Two downtown landmark buildings in Rock Springs are seeing new life as much-needed community assets.

Bunning Hall at the Freight Station is adaptive reuse at its best. Once a transfer station where goods were offloaded from trains to wagons and trucks, the 1917 building on South Main was donated to the city by the local Bunning family. After a $1.4 million renovation, it now serves as headquarters for the city’s Urban Renewal Agency (URA) and a busy community gathering center.

“It’s perfect for downtown events like a winter farmers market, craft and trade shows, weddings, large meetings and art shows,” says URA Manager Chad Banks. “We have a few smaller meeting spaces in town, but nothing this size.”

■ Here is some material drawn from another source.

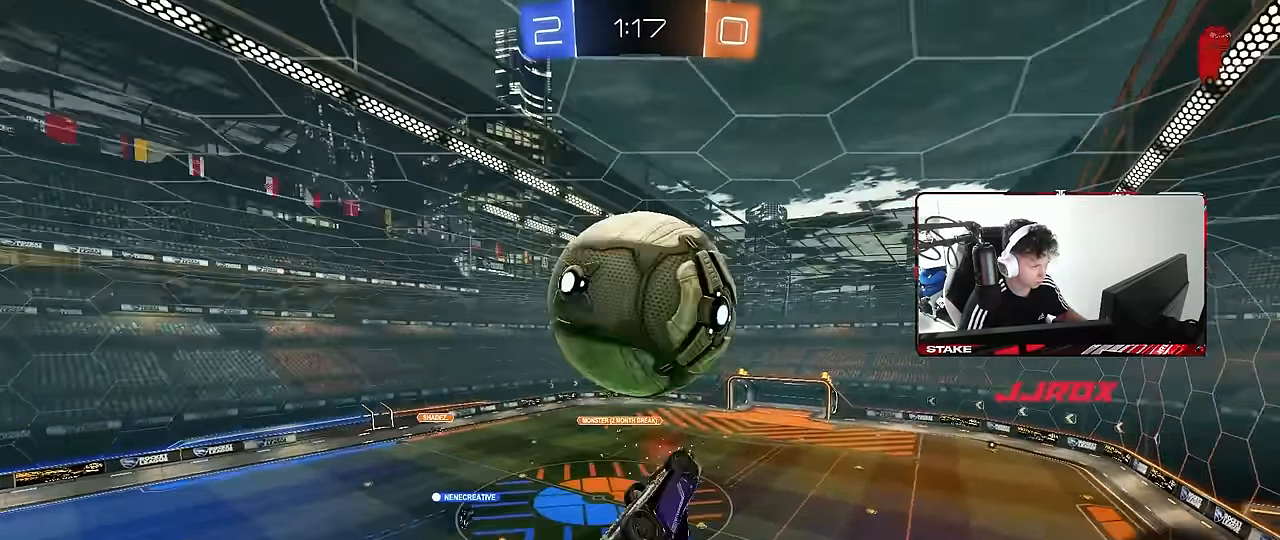
{"keys": ["q", "s", "space"], "mouse": ["left"], "mouse_move": "still", "events": [[133, "mouse_left", "up"], [133, "w", "up"], [167, "s", "down"], [267, "d", "down"], [267, "shift", "up"], [317, "a", "up"], [317, "d", "up"], [367, "mouse_left", "down"], [400, "q", "down"], [400, "space", "down"]]}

The hall’s interior is a big part of its charm, complete with vintage graffiti, some antiques and the names of local businesses that once used the transfer station painted above the arched delivery-bay doors. With a capacity of up to 220 people, it is already proving to be a popular venue for a variety of events, Banks says. 

The former Rock Springs National Bank building on Broadway and B Street has undergone its own transformation. The once-vacant, but well-maintained, structure reopened in early 2015, and now houses Sweetwater County Health and Human Services offices that had previously been located around the city. 

“It’s a great use of a building that had been vacant but was in great shape,” Banks says. “It’s brought new life to that part of downtown and brought 46 employees and all their clients and constituents downtown, creating new activity in that area.”